## WHAT YOU SHOULD DO
Reproduce the full listing below unchanged, apart from the pictures.
☆ ☆ ☆
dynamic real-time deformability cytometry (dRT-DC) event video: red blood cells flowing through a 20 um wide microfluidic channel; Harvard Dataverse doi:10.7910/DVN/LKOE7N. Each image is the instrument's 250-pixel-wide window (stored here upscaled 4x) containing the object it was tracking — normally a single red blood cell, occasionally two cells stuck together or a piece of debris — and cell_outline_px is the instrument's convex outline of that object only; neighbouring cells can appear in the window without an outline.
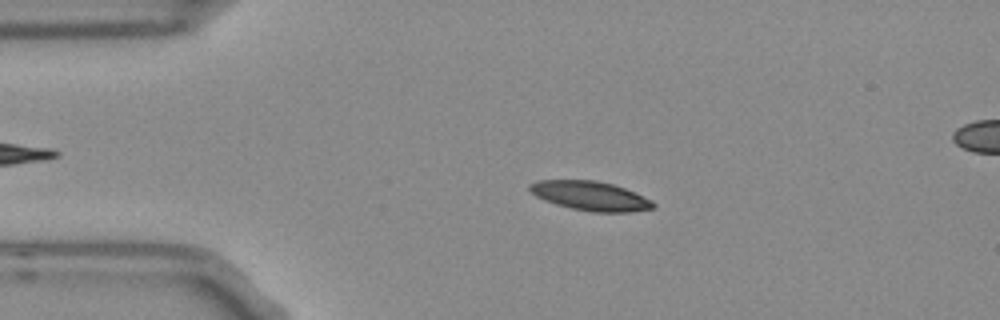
{"species": "Egyptian fruit bat (a non-hibernating species)", "species_latin": "Rousettus aegyptiacus", "temperature_condition": "room temperature", "stored_images_in_passage": 53, "segment_of_instrument_passage": [1, 2], "camera_frame_rate_fps": 3000, "um_per_image_px": 0.085, "frame": {"image": 1, "passage_image": 9, "time_ms": 2.667, "image_size_px": [1000, 320], "cell_outline_px": [[656, 208], [632, 212], [592, 212], [572, 208], [556, 204], [544, 200], [536, 196], [528, 188], [528, 184], [536, 180], [596, 180], [612, 184], [624, 188], [652, 200], [656, 204]], "centroid_in_image_um": [50.19, 16.65], "position_along_channel_um": 34.8, "area_um2": 21.1}}
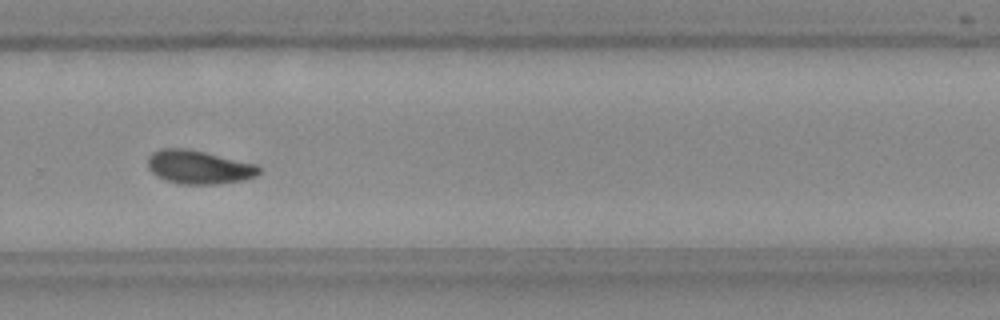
{"frame": {"image": 2, "passage_image": 34, "time_ms": 11.0, "image_size_px": [1000, 320], "cell_outline_px": [[260, 172], [256, 176], [244, 180], [220, 184], [180, 184], [156, 176], [148, 168], [148, 156], [152, 152], [160, 148], [184, 148], [204, 152], [256, 164], [260, 168]], "centroid_in_image_um": [16.89, 14.21], "position_along_channel_um": 312.9, "area_um2": 21.73}}
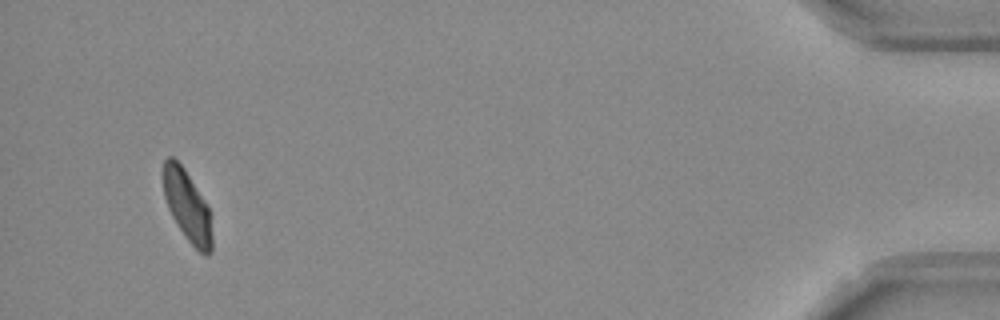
{"frame": {"image": 3, "passage_image": 49, "time_ms": 16.0, "image_size_px": [1000, 320], "cell_outline_px": [[212, 252], [208, 256], [204, 256], [188, 240], [172, 216], [168, 208], [164, 196], [164, 160], [168, 156], [172, 156], [184, 168], [208, 208], [212, 236]], "centroid_in_image_um": [15.92, 17.54], "position_along_channel_um": 419.3, "area_um2": 19.59}}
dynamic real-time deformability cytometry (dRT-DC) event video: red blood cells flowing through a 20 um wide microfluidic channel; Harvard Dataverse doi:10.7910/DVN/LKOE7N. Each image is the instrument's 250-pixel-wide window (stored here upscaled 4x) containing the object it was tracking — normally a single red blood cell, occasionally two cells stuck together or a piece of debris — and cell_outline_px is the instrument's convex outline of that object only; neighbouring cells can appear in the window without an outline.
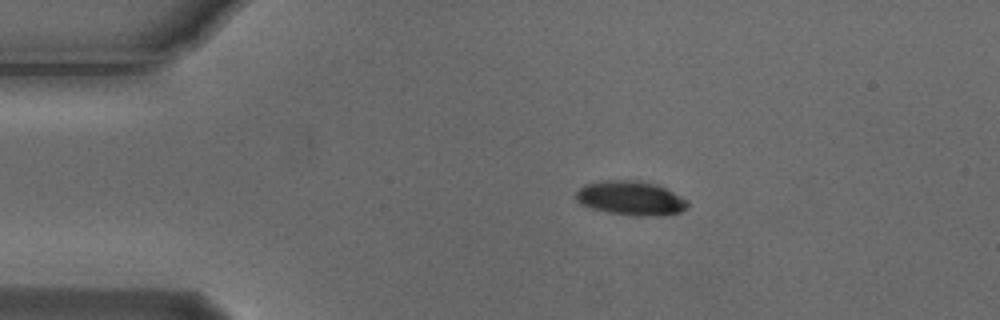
{"species": "Egyptian fruit bat (a non-hibernating species)", "species_latin": "Rousettus aegyptiacus", "temperature_condition": "cold", "stored_images_in_passage": 10, "camera_frame_rate_fps": 3000, "um_per_image_px": 0.085, "animal": {"sex": "male"}, "frame": {"image": 1, "passage_image": 3, "time_ms": 0.667, "image_size_px": [1000, 320], "cell_outline_px": [[688, 208], [680, 212], [664, 216], [636, 216], [608, 212], [592, 208], [580, 204], [576, 200], [576, 192], [584, 184], [604, 180], [640, 180], [656, 184], [688, 200]], "centroid_in_image_um": [53.62, 16.85], "position_along_channel_um": 31.4, "area_um2": 22.43}}
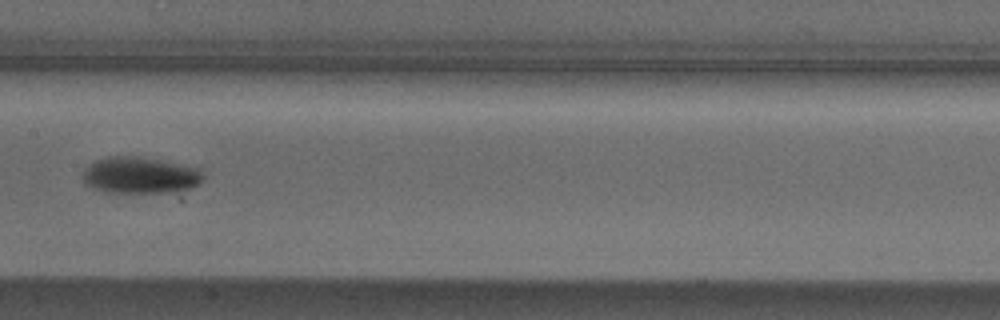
{"frame": {"image": 2, "passage_image": 7, "time_ms": 2.0, "image_size_px": [1000, 320], "cell_outline_px": [[204, 180], [200, 184], [192, 188], [172, 192], [104, 192], [92, 188], [84, 184], [80, 176], [84, 168], [88, 164], [96, 160], [108, 156], [132, 156], [160, 160], [200, 168], [204, 176]], "centroid_in_image_um": [11.88, 14.9], "position_along_channel_um": 195.5, "area_um2": 26.01}}
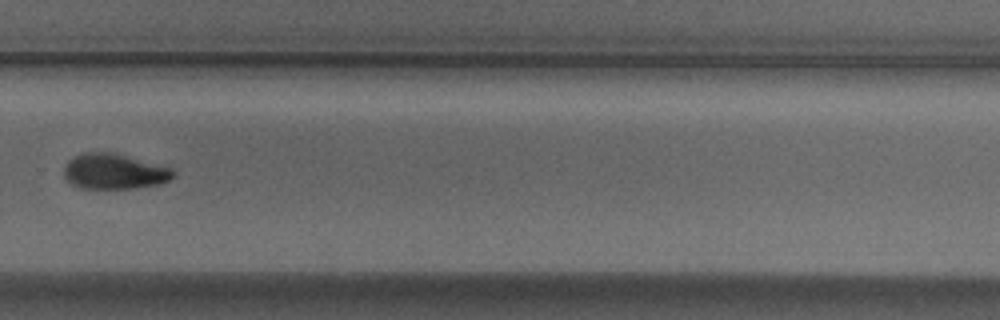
{"frame": {"image": 3, "passage_image": 10, "time_ms": 3.0, "image_size_px": [1000, 320], "cell_outline_px": [[172, 176], [168, 180], [160, 184], [136, 188], [80, 188], [72, 184], [64, 176], [64, 168], [68, 160], [84, 152], [108, 152], [124, 156], [168, 168], [172, 172]], "centroid_in_image_um": [9.62, 14.59], "position_along_channel_um": 320.2, "area_um2": 21.79}}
☆ ☆ ☆
## RESULT
dynamic real-time deformability cytometry (dRT-DC) event video: red blood cells flowing through a 20 um wide microfluidic channel; Harvard Dataverse doi:10.7910/DVN/LKOE7N. Each image is the instrument's 250-pixel-wide window (stored here upscaled 4x) containing the object it was tracking — normally a single red blood cell, occasionally two cells stuck together or a piece of debris — and cell_outline_px is the instrument's convex outline of that object only; neighbouring cells can appear in the window without an outline.
{"species": "Egyptian fruit bat (a non-hibernating species)", "species_latin": "Rousettus aegyptiacus", "temperature_condition": "room temperature", "stored_images_in_passage": 53, "segment_of_instrument_passage": [1, 2], "camera_frame_rate_fps": 3000, "um_per_image_px": 0.085, "frame": {"image": 1, "passage_image": 9, "time_ms": 2.667, "image_size_px": [1000, 320], "cell_outline_px": [[656, 208], [632, 212], [592, 212], [572, 208], [556, 204], [544, 200], [536, 196], [528, 188], [528, 184], [536, 180], [596, 180], [612, 184], [624, 188], [652, 200], [656, 204]], "centroid_in_image_um": [50.19, 16.65], "position_along_channel_um": 34.8, "area_um2": 21.1}}
{"frame": {"image": 2, "passage_image": 34, "time_ms": 11.0, "image_size_px": [1000, 320], "cell_outline_px": [[260, 172], [256, 176], [244, 180], [220, 184], [180, 184], [156, 176], [148, 168], [148, 156], [152, 152], [160, 148], [184, 148], [204, 152], [256, 164], [260, 168]], "centroid_in_image_um": [16.89, 14.21], "position_along_channel_um": 312.9, "area_um2": 21.73}}
{"frame": {"image": 3, "passage_image": 49, "time_ms": 16.0, "image_size_px": [1000, 320], "cell_outline_px": [[212, 252], [208, 256], [204, 256], [188, 240], [172, 216], [168, 208], [164, 196], [164, 160], [168, 156], [172, 156], [184, 168], [208, 208], [212, 236]], "centroid_in_image_um": [15.92, 17.54], "position_along_channel_um": 419.3, "area_um2": 19.59}}
dynamic real-time deformability cytometry (dRT-DC) event video: red blood cells flowing through a 20 um wide microfluidic channel; Harvard Dataverse doi:10.7910/DVN/LKOE7N. Each image is the instrument's 250-pixel-wide window (stored here upscaled 4x) containing the object it was tracking — normally a single red blood cell, occasionally two cells stuck together or a piece of debris — and cell_outline_px is the instrument's convex outline of that object only; neighbouring cells can appear in the window without an outline.
{"species": "Egyptian fruit bat (a non-hibernating species)", "species_latin": "Rousettus aegyptiacus", "temperature_condition": "cold", "stored_images_in_passage": 10, "camera_frame_rate_fps": 3000, "um_per_image_px": 0.085, "animal": {"sex": "male"}, "frame": {"image": 1, "passage_image": 3, "time_ms": 0.667, "image_size_px": [1000, 320], "cell_outline_px": [[688, 208], [680, 212], [664, 216], [636, 216], [608, 212], [592, 208], [580, 204], [576, 200], [576, 192], [584, 184], [604, 180], [640, 180], [656, 184], [688, 200]], "centroid_in_image_um": [53.62, 16.85], "position_along_channel_um": 31.4, "area_um2": 22.43}}
{"frame": {"image": 2, "passage_image": 7, "time_ms": 2.0, "image_size_px": [1000, 320], "cell_outline_px": [[204, 180], [200, 184], [192, 188], [172, 192], [104, 192], [92, 188], [84, 184], [80, 176], [84, 168], [88, 164], [96, 160], [108, 156], [132, 156], [160, 160], [200, 168], [204, 176]], "centroid_in_image_um": [11.88, 14.9], "position_along_channel_um": 195.5, "area_um2": 26.01}}
{"frame": {"image": 3, "passage_image": 10, "time_ms": 3.0, "image_size_px": [1000, 320], "cell_outline_px": [[172, 176], [168, 180], [160, 184], [136, 188], [80, 188], [72, 184], [64, 176], [64, 168], [68, 160], [84, 152], [108, 152], [124, 156], [168, 168], [172, 172]], "centroid_in_image_um": [9.62, 14.59], "position_along_channel_um": 320.2, "area_um2": 21.79}}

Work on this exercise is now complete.